There are a handful of orchestral soundtracks that were done this way, and they're spectacular, but even CDs don't sell in large numbers anymore. High quality restoration projects of classic scores are underway but they don't sell well, often just barely making back their own cost. There's simply no money in alternative mixes, so the mastering engineers focus on working in high quality sources and downmixing to the format with the highest potential for revenue: 2 channel 44.1k/16. Fortunately, the sources themselves are being archived at much higher resolutions before the analog master tapes degrade, so there's hope that future projects can remix and remaster at higher resolution and/or channels.
JerryLove posts on April 16, 2019 10:40
I don't care how it's gotten to me. I just want a way to purchase (IOW. store on my own media and playback if I wish) high-dynamic-range multi-channel (5-channel or better) music.

Right now: all I can do is track down the small and over-priced supply of DVD and BD audio and hope they didn't screw the pooch on mixing.
davidscott posts on April 13, 2019 19:02
Last time I checked the local Half Price Book stores had a huge inventory of CDs some as low as 3.00. And used LPs as well.
BoredSysAdmin posts on April 13, 2019 12:54
highfigh, post: 1310714, member: 36433
OKI, but if new CDs aren't going to be available, the choices are: buy used, trade with others or stream. I guess people could steal the discs they want, but….
You could also choose to purchase DVD audio or BD with recording concert or simply buy songs/albums on a plethora of online stores.

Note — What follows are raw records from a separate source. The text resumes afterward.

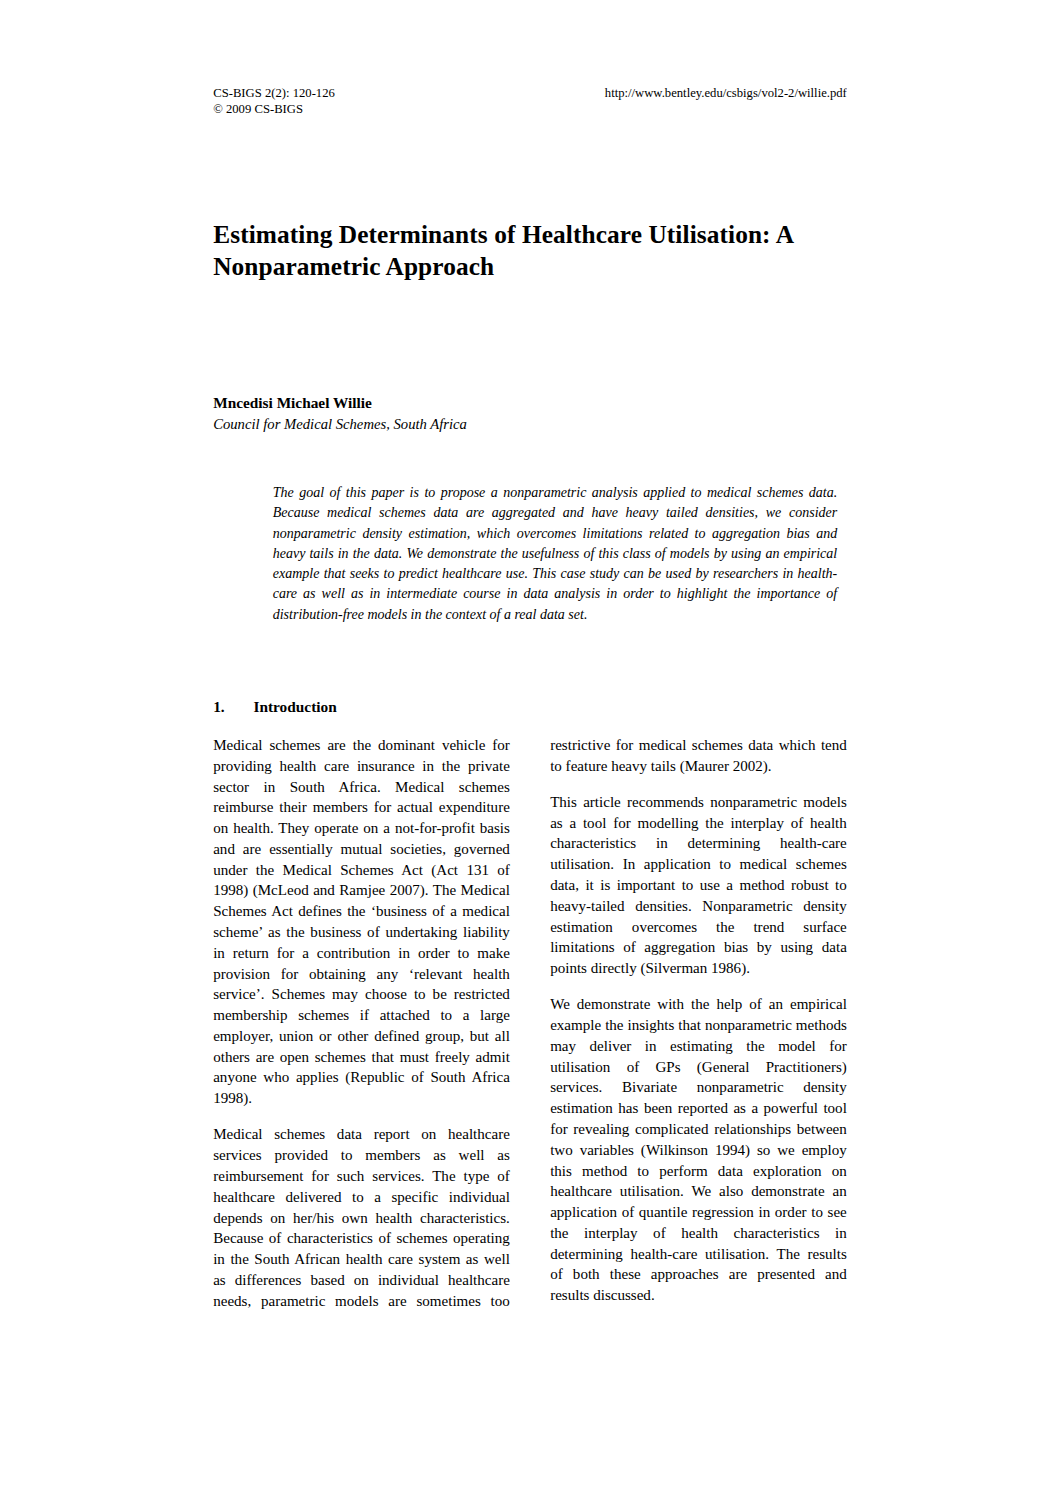CS-BIGS 2(2): 120-126
© 2009 CS-BIGS
http://www.bentley.edu/csbigs/vol2-2/willie.pdf
Estimating Determinants of Healthcare Utilisation: A Nonparametric Approach
Mncedisi Michael Willie
Council for Medical Schemes, South Africa
The goal of this paper is to propose a nonparametric analysis applied to medical schemes data. Because medical schemes data are aggregated and have heavy tailed densities, we consider nonparametric density estimation, which overcomes limitations related to aggregation bias and heavy tails in the data. We demonstrate the usefulness of this class of models by using an empirical example that seeks to predict healthcare use. This case study can be used by researchers in health-care as well as in intermediate course in data analysis in order to highlight the importance of distribution-free models in the context of a real data set.
1. Introduction
Medical schemes are the dominant vehicle for providing health care insurance in the private sector in South Africa. Medical schemes reimburse their members for actual expenditure on health. They operate on a not-for-profit basis and are essentially mutual societies, governed under the Medical Schemes Act (Act 131 of 1998) (McLeod and Ramjee 2007). The Medical Schemes Act defines the ‘business of a medical scheme’ as the business of undertaking liability in return for a contribution in order to make provision for obtaining any ‘relevant health service’. Schemes may choose to be restricted membership schemes if attached to a large employer, union or other defined group, but all others are open schemes that must freely admit anyone who applies (Republic of South Africa 1998).
Medical schemes data report on healthcare services provided to members as well as reimbursement for such services. The type of healthcare delivered to a specific individual depends on her/his own health characteristics. Because of characteristics of schemes operating in the South African health care system as well as differences based on individual healthcare needs, parametric models are sometimes too restrictive for medical schemes data which tend to feature heavy tails (Maurer 2002).
This article recommends nonparametric models as a tool for modelling the interplay of health characteristics in determining health-care utilisation. In application to medical schemes data, it is important to use a method robust to heavy-tailed densities. Nonparametric density estimation overcomes the trend surface limitations of aggregation bias by using data points directly (Silverman 1986).
We demonstrate with the help of an empirical example the insights that nonparametric methods may deliver in estimating the model for utilisation of GPs (General Practitioners) services. Bivariate nonparametric density estimation has been reported as a powerful tool for revealing complicated relationships between two variables (Wilkinson 1994) so we employ this method to perform data exploration on healthcare utilisation. We also demonstrate an application of quantile regression in order to see the interplay of health characteristics in determining health-care utilisation. The results of both these approaches are presented and results discussed.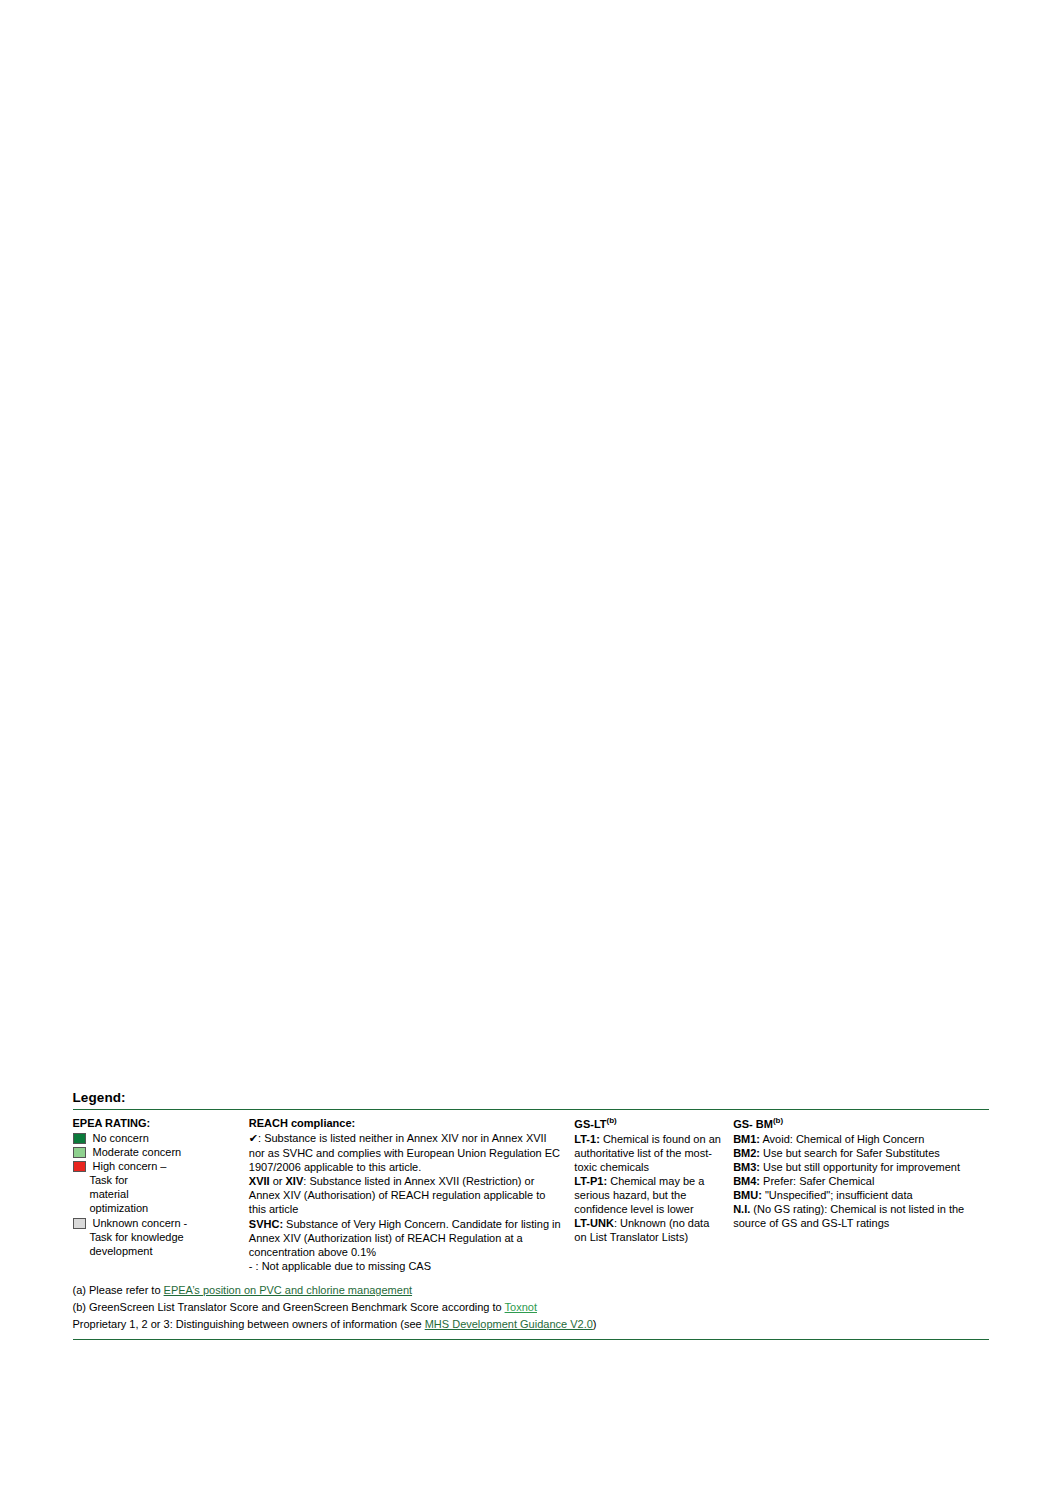Legend:
| EPEA RATING: No concern Moderate concern High concern – Task for material optimization Unknown concern - Task for knowledge development | REACH compliance: ✔ : Substance is listed neither in Annex XIV nor in Annex XVII nor as SVHC and complies with European Union Regulation EC 1907/2006 applicable to this article. XVII or XIV : Substance listed in Annex XVII (Restriction) or Annex XIV (Authorisation) of REACH regulation applicable to this article SVHC: Substance of Very High Concern. Candidate for listing in Annex XIV (Authorization list) of REACH Regulation at a concentration above 0.1% - : Not applicable due to missing CAS | GS-LT (b) LT-1: Chemical is found on an authoritative list of the most-toxic chemicals LT-P1: Chemical may be a serious hazard, but the confidence level is lower LT-UNK : Unknown (no data on List Translator Lists) | GS- BM (b) BM1: Avoid: Chemical of High Concern BM2: Use but search for Safer Substitutes BM3: Use but still opportunity for improvement BM4: Prefer: Safer Chemical BMU: "Unspecified"; insufficient data N.I. (No GS rating): Chemical is not listed in the source of GS and GS-LT ratings |
(a) Please refer to EPEA’s position on PVC and chlorine management
(b) GreenScreen List Translator Score and GreenScreen Benchmark Score according to Toxnot
Proprietary 1, 2 or 3: Distinguishing between owners of information (see MHS Development Guidance V2.0)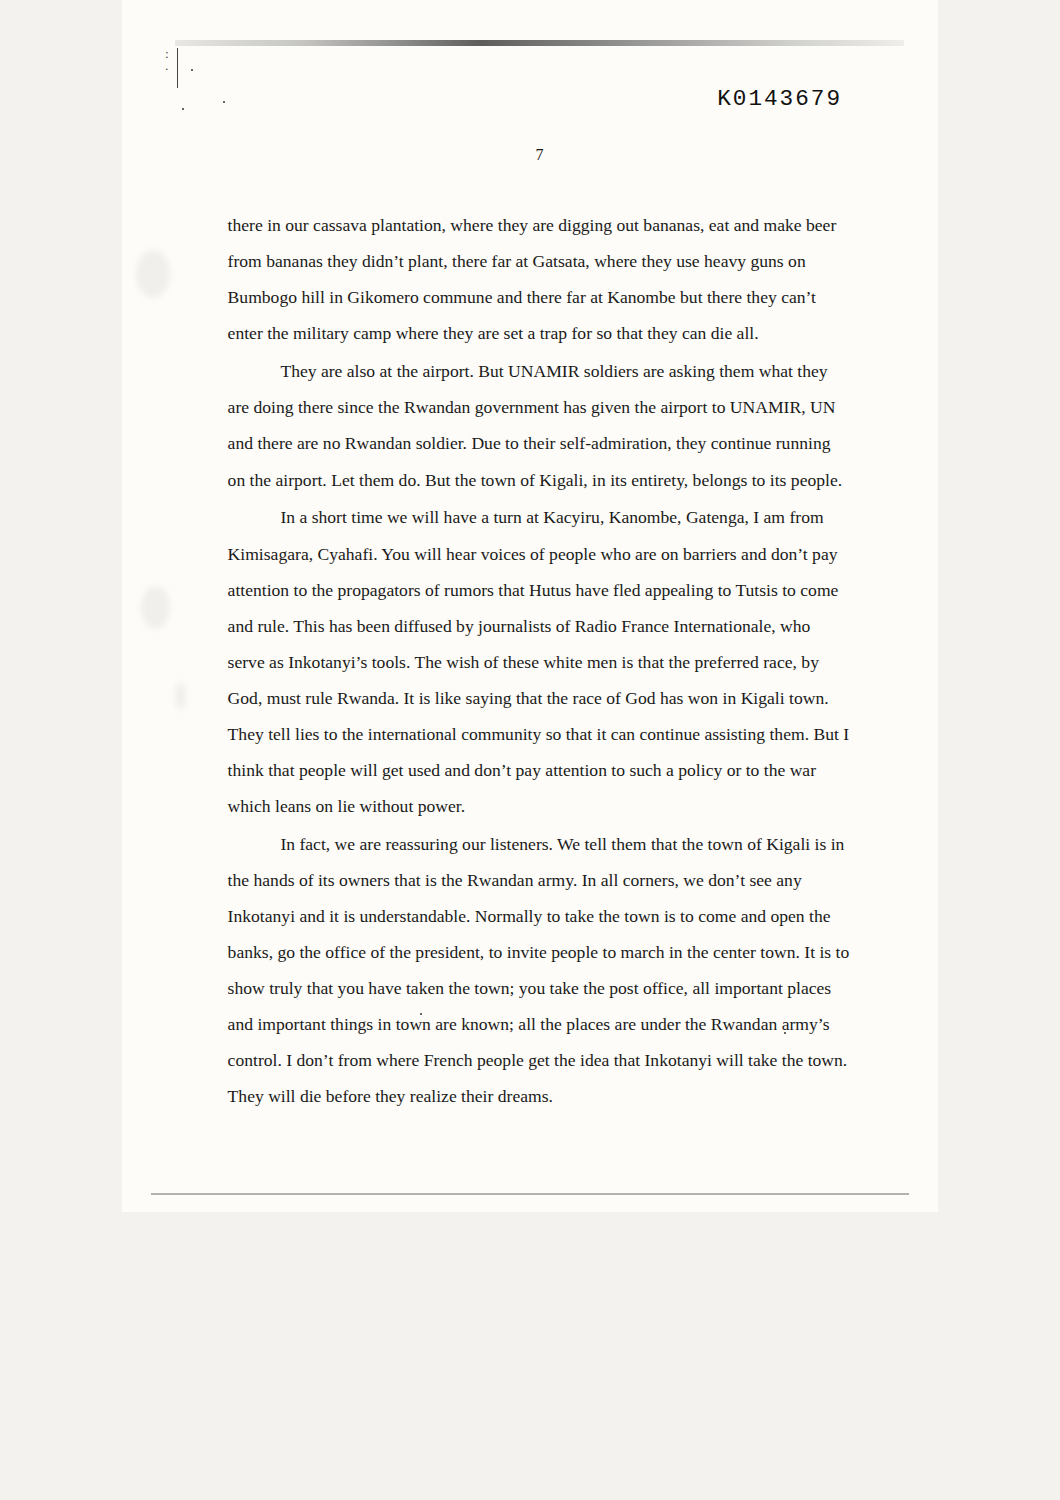:
.
K0143679
7
there in our cassava plantation, where they are digging out bananas, eat and make beer from bananas they didn’t plant, there far at Gatsata, where they use heavy guns on Bumbogo hill in Gikomero commune and there far at Kanombe but there they can’t enter the military camp where they are set a trap for so that they can die all.
They are also at the airport. But UNAMIR soldiers are asking them what they are doing there since the Rwandan government has given the airport to UNAMIR, UN and there are no Rwandan soldier. Due to their self-admiration, they continue running on the airport. Let them do. But the town of Kigali, in its entirety, belongs to its people.
In a short time we will have a turn at Kacyiru, Kanombe, Gatenga, I am from Kimisagara, Cyahafi. You will hear voices of people who are on barriers and don’t pay attention to the propagators of rumors that Hutus have fled appealing to Tutsis to come and rule. This has been diffused by journalists of Radio France Internationale, who serve as Inkotanyi’s tools. The wish of these white men is that the preferred race, by God, must rule Rwanda. It is like saying that the race of God has won in Kigali town. They tell lies to the international community so that it can continue assisting them. But I think that people will get used and don’t pay attention to such a policy or to the war which leans on lie without power.
In fact, we are reassuring our listeners. We tell them that the town of Kigali is in the hands of its owners that is the Rwandan army. In all corners, we don’t see any Inkotanyi and it is understandable. Normally to take the town is to come and open the banks, go the office of the president, to invite people to march in the center town. It is to show truly that you have taken the town; you take the post office, all important places and important things in town are known; all the places are under the Rwandan army’s control. I don’t from where French people get the idea that Inkotanyi will take the town. They will die before they realize their dreams.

Again, I don't care if we discussing physical media (CD) or digital music sales. Mixing it Spotify (not a sale) into this conversation and complain about low payouts is not relevant. I think I covered the why more than a few times.
MrBoat posts on April 13, 2019 12:06
There are artists I listen to that I could youtube indefinitely but I am typically a fan, if I listen to more than a song or three. More recently, I buy the CD, often times in exchange for all the times I have taken a free ride off of them. At work I use streaming and I am constantly having to work the volume control. I notice that it annoys others when suddenly without any warning, my background music is blaring over them trying to talk to me and I have to actually rush to shut it down which makes me feel kind of foolish.